Vidi la sua espressione disgustata e il mio disprezzo in lei per la facilità con cui mi criticava.
Portai all'altezza del naso la maglietta e le dovetti dare ragione, l'odore era forte.
«Fumi ancora quella spazzatura? Che schifo!», aggiunse senza risparmiare parole di disprezzo sul mio conto.
Mi limitai a guardarla con gli occhi vuoti e  il volto stanco.
«Va bene! Non rispondere, tu credi che sia una cosa intelligente fumare quella roba? Brucia i neuroni, altera le percezioni, le emozioni... finirai col guardarmi con la bocca aperta per l'assenza di neuroni nella tua testa».
Strizzavo gli occhi, in silenzio, per sopportare la predica ed aspettare un po' di quiete da parte sua. Non mi andava proprio di litigare e quelle parole le avevo sentite miliardi volte, sempre le stesse noiosissime frasi.
Iniziai a tremare dal nervoso, non sopportavo più i suoi sbalzi d'umore. Strisciai il pugno chiuso sul bancone e lasciai la stanza, mentre lei, con le vene evidenti del collo per la rabbia, mi sgridava come se fossi un bambino.
Lasciai scorrere l'acqua della doccia, contemporaneamente gettai i vestiti per terra, poggiai il telefono sul mobiletto del bagno e mi sostenni di forza sul lavandino, stringendo la ceramica bianca lucida che era stata evidentemente appena lavata. Alzai gli occhi allo specchio, dalla pelle scura del mio viso abbronzato risaltarono i miei occhi verdi pieni d'odio.
Lì, in quel preciso momento, mi riconobbi; il viso stanco, le iridi irrigidite, le braccia solcate dalle vene evidenti per i muscoli contratti, i capelli scombinati ed uno strano piacere all'interno del mio caos quasi giunto al termine.
Nello stesso secondo, però, notai quella parte di me svanire insieme al riflesso per via dello specchio che si stava appannando, avevo sbagliato ad impostare l'acqua, mettendola calda anziché fredda. Simbolicamente mi sentii cambiare e presi un'assurda consapevolezza che non sarei più stato lo stesso.
Avevo anche uno strano presentimento, tutto troppo tranquillo, ed io nel mare calmo non vi avevo mai messo piede.
Entrai in doccia, lasciai scorrere lungo il mio corpo il getto fresco per qualche minuto, senza muovere alcun muscolo, chiusi gli occhi ed abbassai il capo.
Nella mia mente si susseguivano scene di lei, la immaginavo nuda, magari sul mio letto, con il suo sorriso disarmante e le cosce lucide affondate sul materasso. La immaginavo provocarmi, tirarmi verso di lei ed abbassarmi i jeans.

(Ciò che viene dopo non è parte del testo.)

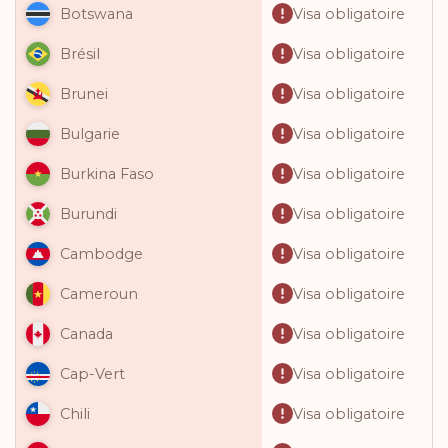
Visa obligatoire
Botswana
Visa obligatoire
Brésil
Visa obligatoire
Brunei
Visa obligatoire
Bulgarie
Visa obligatoire
Burkina Faso
Visa obligatoire
Burundi
Visa obligatoire
Cambodge
Visa obligatoire
Cameroun
Visa obligatoire
Canada
Visa obligatoire
Cap-Vert
Visa obligatoire
Chili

Tirai fuori un sospiro che sembrava un orgasmo notturno, quando in dormiveglia si prova uno strano piacere che non si sa da dove provenga, che dura un paio di secondi.

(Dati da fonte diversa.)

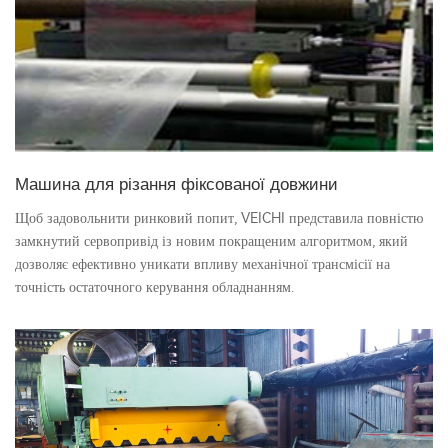
Машина для різання фіксованої довжини
Щоб задовольнити ринковий попит, VEICHI представила повністю
замкнутий сервопривід із новим покращеним алгоритмом, який
дозволяє ефективно уникати впливу механічної трансмісії на
точність остаточного керування обладнанням.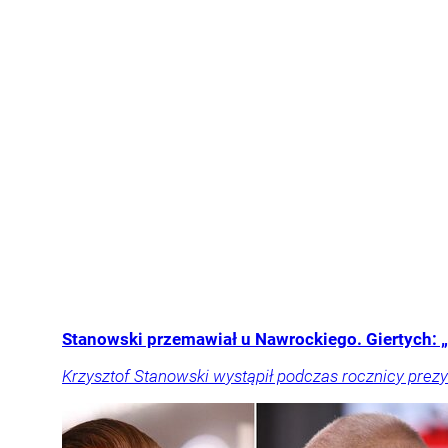
Stanowski przemawiał u Nawrockiego. Giertych: „
Krzysztof Stanowski wystąpił podczas rocznicy prezy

Poggiai la testa sul muro in mattonelle della doccia, ancora con le palpebre serrate e le gocce che scivolavano lungo tutto il corpo, vedevo lei toccarmi, assaporarmi, la vedevo vestita solo dall'intimo e ballare con la sua carne calda che aveva riscaldato anche me, tanto da darmi al piacere più intenso.

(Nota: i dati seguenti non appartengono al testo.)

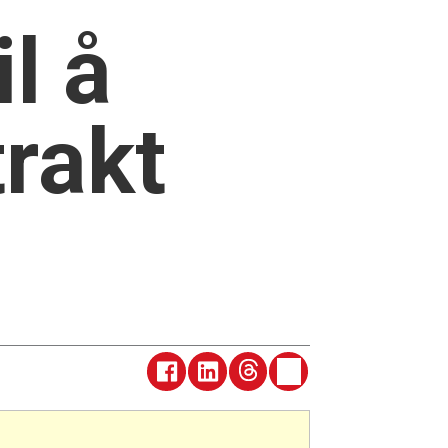
l å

Finita la doccia uscii attorcigliando l'asciugamano attorno al bacino e mi diressi in camera, mentre un pensiero squarciò la mia calma:
«E se ad inventare quelle cose sul mio conto fosse stato Edoardo? Sempre così appiccicato a Sophie, così fastidiosamente vicino».
Mi ripromisi che sarei dovuto andare a fondo della questione non appena avessi risolto altre cose più urgenti.
22:30, sabato sera.
Cacciai i soldi nella tasca dei pantaloncini in tuta che avevo deciso di indossare, infilai la maglietta e i calzini, le scarpe erano nella scarpiera di fronte la porta del bagno, così mi diressi lì per prenderle.
Nel corridoio mi incrociai con Francesca che non perse tempo a chiedermi:
«Perché non vieni in discoteca stasera?»
«Non mi va, tutto qui».
Le osservai il viso pieno di glitter e lo sguardo curioso nel voler sapere il perché, malgrado la mia risposta che si ostinava a non credere.
«Qualsiasi cosa tu debba fare spero ti diverta»
«Uhm... ok, grazie. Anche tu, divertiti e stai attenta».
Sorrise allontanandosi da me.
Infilai le scarpe e mi diressi al posto indicato: un vecchio magazzino nel nulla; era da sconsiderati andarci soli, ma non volevo che nessuno, oltre me, ci finisse in mezzo.
Era un po' che mi sentivo sempre ad un passo dal patibolo, eppure quella sera la sensazione si fece ancora più intensa.
Il magazzino abbandonato si trovava in una strada di campagna, abbastanza lontano da dove abitavo io. Essendo lontano dalle case arieggiava aria fresca e non quel calore vigoroso dei centri popolati.